Work to complete:
In this exercise, the data must be written out exactly.
*** Information Section Begins ***
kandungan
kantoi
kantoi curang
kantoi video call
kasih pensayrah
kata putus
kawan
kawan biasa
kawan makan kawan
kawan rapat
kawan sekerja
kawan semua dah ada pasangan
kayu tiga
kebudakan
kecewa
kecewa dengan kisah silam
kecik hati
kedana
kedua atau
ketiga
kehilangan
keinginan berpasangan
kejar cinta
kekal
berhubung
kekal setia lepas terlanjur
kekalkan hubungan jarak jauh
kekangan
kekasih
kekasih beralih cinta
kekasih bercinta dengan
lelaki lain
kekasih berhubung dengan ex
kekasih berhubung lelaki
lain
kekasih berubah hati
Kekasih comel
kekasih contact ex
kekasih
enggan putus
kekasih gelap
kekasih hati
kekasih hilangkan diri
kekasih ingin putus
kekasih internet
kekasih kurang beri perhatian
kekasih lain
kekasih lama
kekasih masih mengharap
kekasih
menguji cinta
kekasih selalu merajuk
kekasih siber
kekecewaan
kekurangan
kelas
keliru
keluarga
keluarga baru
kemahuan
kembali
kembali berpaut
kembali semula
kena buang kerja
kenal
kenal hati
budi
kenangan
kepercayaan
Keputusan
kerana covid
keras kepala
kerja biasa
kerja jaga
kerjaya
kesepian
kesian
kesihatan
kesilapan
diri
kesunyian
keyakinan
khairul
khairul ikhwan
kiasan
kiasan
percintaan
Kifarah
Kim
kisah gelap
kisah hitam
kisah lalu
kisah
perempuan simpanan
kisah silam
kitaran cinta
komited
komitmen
*** Information Section Ends ***
Response below:
kandungan
kantoi
kantoi curang
kantoi video call
kasih pensayrah
kata putus
kawan
kawan biasa
kawan makan kawan
kawan rapat
kawan sekerja
kawan semua dah ada pasangan
kayu tiga
kebudakan
kecewa
kecewa dengan kisah silam
kecik hati
kedana
kedua atau
ketiga
kehilangan
keinginan berpasangan
kejar cinta
kekal
berhubung
kekal setia lepas terlanjur
kekalkan hubungan jarak jauh
kekangan
kekasih
kekasih beralih cinta
kekasih bercinta dengan
lelaki lain
kekasih berhubung dengan ex
kekasih berhubung lelaki
lain
kekasih berubah hati
Kekasih comel
kekasih contact ex
kekasih
enggan putus
kekasih gelap
kekasih hati
kekasih hilangkan diri
kekasih ingin putus
kekasih internet
kekasih kurang beri perhatian
kekasih lain
kekasih lama
kekasih masih mengharap
kekasih
menguji cinta
kekasih selalu merajuk
kekasih siber
kekecewaan
kekurangan
kelas
keliru
keluarga
keluarga baru
kemahuan
kembali
kembali berpaut
kembali semula
kena buang kerja
kenal
kenal hati
budi
kenangan
kepercayaan
Keputusan
kerana covid
keras kepala
kerja biasa
kerja jaga
kerjaya
kesepian
kesian
kesihatan
kesilapan
diri
kesunyian
keyakinan
khairul
khairul ikhwan
kiasan
kiasan
percintaan
Kifarah
Kim
kisah gelap
kisah hitam
kisah lalu
kisah
perempuan simpanan
kisah silam
kitaran cinta
komited
komitmen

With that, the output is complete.